= Pure Hell (Altered) =

American drag racing car

Pure Hell was an American Fuel Altered (AA/FA) drag racing car.

With an 89 in wheelbase, Pure Hell was initially powered by a Chevrolet small-block engine V8, mounted high in the chassis, at a steep angle, to improve traction.

Driver Don Petrich was replaced in 1965 by Dale Emery.

The car was popular for match racing and became notorious for refusing to run in a straight line (thanks in part to its short wheelbase), wheelstanding, and running off the strip entirely. In a 1994 interview, Emery remarked, “When it locked up at half-track, it was anybody’s guess which way it would go.” On one occasion, at Fremont Raceway, the car landed upside-down in a flooded ditch after an improperly fastened steering wheel came off the steering column.

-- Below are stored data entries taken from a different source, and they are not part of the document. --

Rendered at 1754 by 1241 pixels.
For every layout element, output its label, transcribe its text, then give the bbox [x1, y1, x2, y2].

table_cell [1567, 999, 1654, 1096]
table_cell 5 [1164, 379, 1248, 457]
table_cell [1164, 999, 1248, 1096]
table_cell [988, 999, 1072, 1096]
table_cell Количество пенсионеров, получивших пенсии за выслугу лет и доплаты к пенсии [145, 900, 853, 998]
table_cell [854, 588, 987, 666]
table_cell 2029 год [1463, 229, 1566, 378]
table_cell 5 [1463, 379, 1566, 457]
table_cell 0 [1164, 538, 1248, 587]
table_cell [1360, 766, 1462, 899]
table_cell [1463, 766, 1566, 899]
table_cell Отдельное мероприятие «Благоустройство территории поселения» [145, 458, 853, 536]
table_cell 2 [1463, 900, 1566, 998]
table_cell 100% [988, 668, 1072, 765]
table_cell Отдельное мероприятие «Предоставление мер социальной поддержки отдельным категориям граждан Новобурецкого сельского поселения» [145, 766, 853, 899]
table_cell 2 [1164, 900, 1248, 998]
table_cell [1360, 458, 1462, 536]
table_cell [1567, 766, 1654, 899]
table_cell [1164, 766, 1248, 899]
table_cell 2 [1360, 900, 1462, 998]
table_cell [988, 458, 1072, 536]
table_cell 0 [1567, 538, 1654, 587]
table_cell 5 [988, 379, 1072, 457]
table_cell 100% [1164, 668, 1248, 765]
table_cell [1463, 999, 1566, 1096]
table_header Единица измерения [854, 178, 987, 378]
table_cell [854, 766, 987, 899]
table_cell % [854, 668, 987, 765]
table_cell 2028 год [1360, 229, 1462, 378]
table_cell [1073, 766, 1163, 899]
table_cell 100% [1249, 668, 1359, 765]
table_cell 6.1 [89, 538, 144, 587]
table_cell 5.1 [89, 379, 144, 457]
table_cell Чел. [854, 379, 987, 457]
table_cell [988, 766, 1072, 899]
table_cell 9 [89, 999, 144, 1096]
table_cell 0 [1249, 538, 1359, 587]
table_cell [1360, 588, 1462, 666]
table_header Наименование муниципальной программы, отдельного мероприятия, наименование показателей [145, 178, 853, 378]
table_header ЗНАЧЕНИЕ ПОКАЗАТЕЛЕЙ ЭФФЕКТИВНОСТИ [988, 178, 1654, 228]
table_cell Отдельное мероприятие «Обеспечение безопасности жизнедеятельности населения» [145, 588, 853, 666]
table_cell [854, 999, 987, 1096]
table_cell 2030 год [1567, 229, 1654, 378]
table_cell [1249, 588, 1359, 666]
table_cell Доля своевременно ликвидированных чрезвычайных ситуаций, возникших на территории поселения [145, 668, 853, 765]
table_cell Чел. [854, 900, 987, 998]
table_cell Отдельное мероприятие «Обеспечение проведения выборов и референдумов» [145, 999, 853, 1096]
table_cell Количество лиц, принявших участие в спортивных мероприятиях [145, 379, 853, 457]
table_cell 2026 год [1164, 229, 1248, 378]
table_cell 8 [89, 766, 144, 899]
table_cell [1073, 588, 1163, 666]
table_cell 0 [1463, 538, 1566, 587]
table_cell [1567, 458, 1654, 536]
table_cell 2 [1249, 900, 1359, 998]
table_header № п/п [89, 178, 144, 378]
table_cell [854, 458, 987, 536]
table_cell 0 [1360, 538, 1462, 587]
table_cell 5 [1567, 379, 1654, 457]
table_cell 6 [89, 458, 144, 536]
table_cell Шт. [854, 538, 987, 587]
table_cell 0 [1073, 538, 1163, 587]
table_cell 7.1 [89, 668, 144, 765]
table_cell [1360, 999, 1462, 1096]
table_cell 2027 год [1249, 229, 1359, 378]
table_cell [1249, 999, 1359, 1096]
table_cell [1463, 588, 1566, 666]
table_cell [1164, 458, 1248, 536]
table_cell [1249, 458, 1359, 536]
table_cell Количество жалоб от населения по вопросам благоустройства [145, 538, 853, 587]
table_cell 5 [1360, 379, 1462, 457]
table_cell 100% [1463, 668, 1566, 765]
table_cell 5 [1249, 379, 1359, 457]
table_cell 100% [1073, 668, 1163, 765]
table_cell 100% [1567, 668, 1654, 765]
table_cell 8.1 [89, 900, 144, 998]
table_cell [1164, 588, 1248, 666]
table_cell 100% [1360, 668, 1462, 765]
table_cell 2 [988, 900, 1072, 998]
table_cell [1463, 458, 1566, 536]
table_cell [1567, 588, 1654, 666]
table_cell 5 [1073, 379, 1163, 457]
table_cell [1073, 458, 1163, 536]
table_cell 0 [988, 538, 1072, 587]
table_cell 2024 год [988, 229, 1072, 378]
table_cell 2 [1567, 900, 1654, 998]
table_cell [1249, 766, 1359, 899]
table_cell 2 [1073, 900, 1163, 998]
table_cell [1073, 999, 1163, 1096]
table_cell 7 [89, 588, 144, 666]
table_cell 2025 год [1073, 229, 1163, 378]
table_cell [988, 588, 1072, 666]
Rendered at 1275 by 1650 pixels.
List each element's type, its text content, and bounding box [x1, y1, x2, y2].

After Pure Hell was outfitted with a 392 cid hemi and better clutch in 1968, the car was entered in a showdown event between Funny Cars and Altereds at OCIR; Emery won the event. A week later, he recorded a 207.36 mph pass, on his way to winning the Hot Rod Magazine Championship Drag Races at Riverside (and bettering Borsch's 200.44 mph pass of the year before), a speed no Altered would surpass that season.

Pure Hell was wrecked in a highway accident when the transporter crashed near Deming, New Mexico, in 1970.